NYT tech columnist's many conflicts

September 6, 2009

Clark Hoyt, the public editor of the New York Times, writes Sunday about how the paper is handling the conflicts of interest around tech columnist David Pogue.

Hoyt writes, “No Times journalist is in quite the same position as Pogue — reviewing products and simultaneously writing guides to them. He said he makes more money from the books than from The Times.

“Pogue and his editors said they talk frequently about how to deal with his varied interests, and the editors praised him as a straight shooter who has developed a large following precisely because of his honest assessments of hardware and software. Pogue said the conflict in his case was ‘kind of an imaginative cause and effect. I can’t imagine someone saying: ‘This is a good product. I’ll buy the reviewer’s book.’ ‘ He pointed out that he savaged Apple’s iMovie ’08 in his Times blog, even as he was writing a ‘Missing Manual’ for it.

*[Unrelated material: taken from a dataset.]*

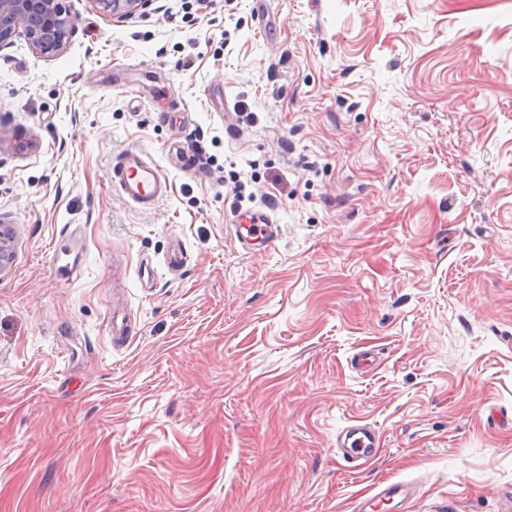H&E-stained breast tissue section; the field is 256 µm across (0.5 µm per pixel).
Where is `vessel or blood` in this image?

“Keller said that for Pogue and others like him, ‘their jobs at The Times and their other revenue streams are dependent on their credibility. If they do anything that undermines or diminishes their credibility, they lose everything.’ But, as the paper’s ethics guidelines stress repeatedly, appearances count, and Pogue has taken an occasional drubbing on the Internet over his conflict.

“When the paper signed Pogue in 2000, said William Schmidt, a deputy managing editor, it allowed him to continue the ‘Missing Manuals.’ Editors anticipated that the books would be mainly about software and that Pogue would be reviewing hardware, but that distinction disappeared. Editors also may not have realized how quickly the manuals would be produced after the introduction of a new product, Schmidt said.”